An exemplary interpolation curve based on the path point of path 800 in Fig. 8 is indicated by 900 in Fig. 9. This interpolated curve may then be sampled at uniform intervals to obtain a new path which has points at essentially the same distance between each other and that still lie within the navigable area. These path points, illustrated by path pints 901-914 in Fig. 9, are then selected as the navigable path to be used in the autonomous navigation by the machine.

When it is determined in step 505 that the curvature reduction is completed, the resulting path points from the reduction process is selected as the navigable machine path in step 506, and in step 507 the navigable machine path is returned to step 304 in Fig. 3. The navigable path that has been generated is then provided, e.g., stored, in step 305, in the control system of the machine 100, and finally the machine is set to autonomously navigate (drive) the route from the location A to the location B following the generated navigable machine path, where the machine is set to follow the path defined by the path points of this navigable path, and where continuously distances may be measured to surrounding obstacles to verify that the machine location is actually at the desired location according to the generated path.

As can be seen when comparing the final path 800 in Fig. 8 with machine path 400 travelled during the obtaining of the measured distances, i.e. , a manually driven machine path, the navigable path generated according to the present disclosure is considerably smoother, and will thereby allow, e.g., higher average machine speeds while simultaneously subjecting the machine to less wear since e.g. driver caused steering corrections can be eliminated from the machine path generated according to the present disclosure. In addition to the above, according to embodiments of the disclosure, the generated navigable area, as well as the generated navigable path can be arranged to be displayed to an operator, e.g., on a display. Furthermore, the boundaries of the navigable area, and hence the constraints of the navigable machine path, may be arranged to allow a user-initiated change by the operator. For example, there may exist a desire that the machine is to avoid a further obstacle, or stay further away e.g., from an existing obstacle. There may exist various other reasons that may generate a desire to change the boundaries of the navigable area.

The operator may be presented with a view according to Fig. 8, where the boundaries of the navigable area can be moved to reduce the navigable area. This is exemplified by dashed lines 801. According to embodiments of the disclosure, the navigable machine path may then be arranged to be recalculated as soon as there is a boundary change. This is illustrated by dotted path 802, which illustrates a recalculated path that takes into account the new restrictions. The disclosure hence allows changes, while still being capable of immediately determining a new optimal navigable path without a need for manually driving the route as would be the case according to the prior art as soon as there would be a change in the surroundings of the machine.

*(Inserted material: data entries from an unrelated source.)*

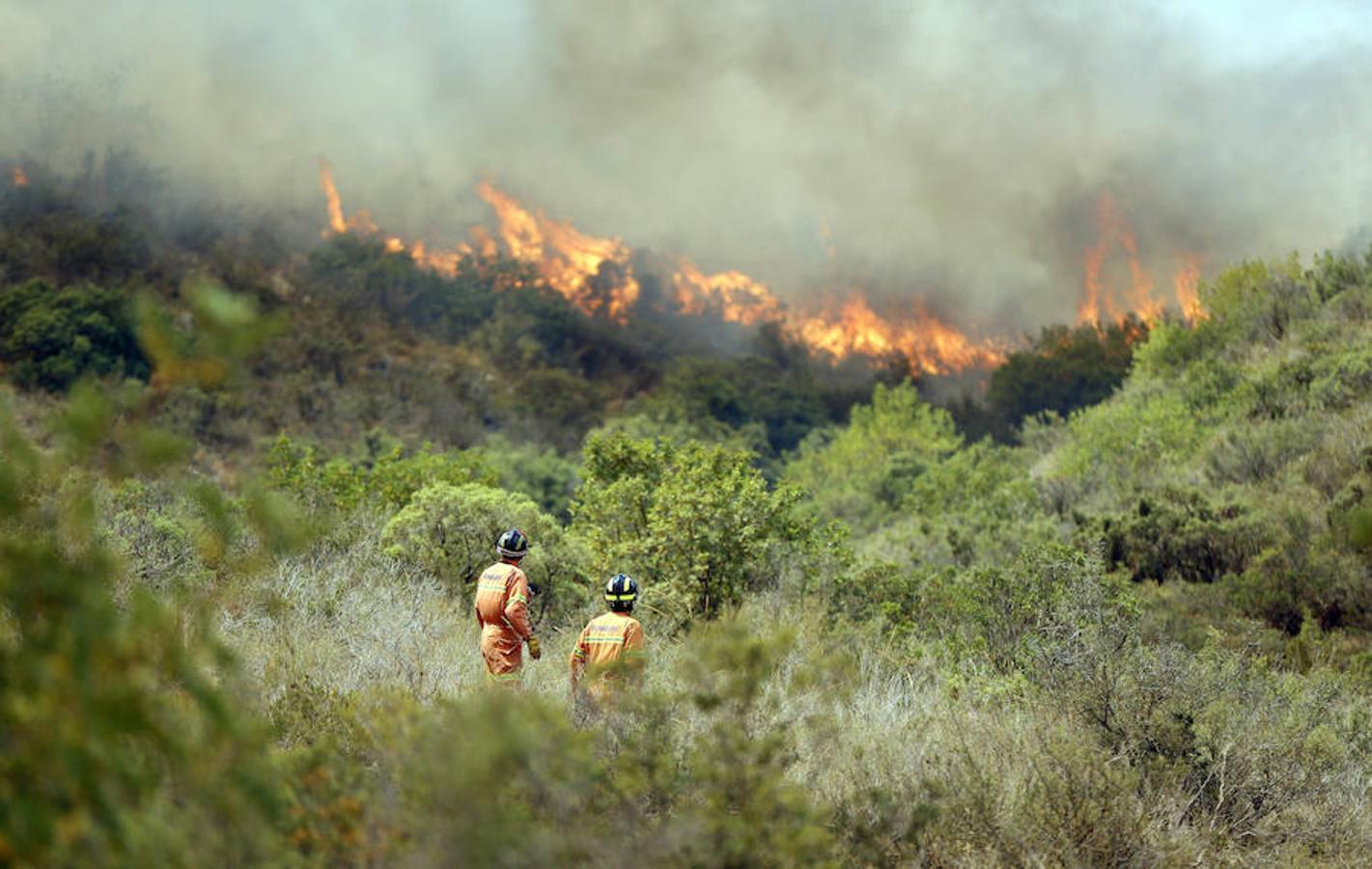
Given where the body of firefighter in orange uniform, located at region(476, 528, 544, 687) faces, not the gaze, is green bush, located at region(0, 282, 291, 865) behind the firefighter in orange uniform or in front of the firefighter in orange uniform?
behind

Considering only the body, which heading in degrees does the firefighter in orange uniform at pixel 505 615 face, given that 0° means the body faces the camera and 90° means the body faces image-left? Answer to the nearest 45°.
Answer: approximately 225°

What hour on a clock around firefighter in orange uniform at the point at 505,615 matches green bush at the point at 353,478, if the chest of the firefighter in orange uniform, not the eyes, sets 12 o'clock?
The green bush is roughly at 10 o'clock from the firefighter in orange uniform.

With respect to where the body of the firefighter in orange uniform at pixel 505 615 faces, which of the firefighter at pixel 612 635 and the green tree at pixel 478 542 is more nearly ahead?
the green tree

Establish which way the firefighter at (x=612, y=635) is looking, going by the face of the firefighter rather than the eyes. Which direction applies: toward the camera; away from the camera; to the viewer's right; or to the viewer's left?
away from the camera

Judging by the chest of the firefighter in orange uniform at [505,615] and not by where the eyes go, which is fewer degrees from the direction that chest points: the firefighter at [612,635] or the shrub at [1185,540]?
the shrub

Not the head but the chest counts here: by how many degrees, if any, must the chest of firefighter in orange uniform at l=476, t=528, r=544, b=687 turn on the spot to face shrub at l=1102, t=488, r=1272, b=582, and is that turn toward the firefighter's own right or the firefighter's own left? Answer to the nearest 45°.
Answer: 0° — they already face it

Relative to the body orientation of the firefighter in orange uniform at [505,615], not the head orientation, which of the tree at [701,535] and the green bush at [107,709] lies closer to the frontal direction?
the tree

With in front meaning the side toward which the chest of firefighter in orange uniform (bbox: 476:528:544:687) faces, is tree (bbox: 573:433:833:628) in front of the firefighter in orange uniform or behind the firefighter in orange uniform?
in front

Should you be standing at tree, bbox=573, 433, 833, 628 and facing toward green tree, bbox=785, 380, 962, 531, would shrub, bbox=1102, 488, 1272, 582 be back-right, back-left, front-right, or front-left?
front-right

User-initiated extensions of the original navigable area, on the other hand, may preferably be prohibited, since this impose the risk that safety distance requirements are violated which in turn may allow a path causing the machine to crash. Extensions of an already limited navigable area may be allowed, but only to the extent that it does not go beyond the original boundaries of the navigable area.

The present disclosure may be utilised for essentially any kind of underground mining machine being used for autonomous operation in an underground environment and is hence not limited to machines of the kind that has been exemplified above. For example, the disclosure is equally valid for non-articulated machines as well as for mining machines carrying work devices.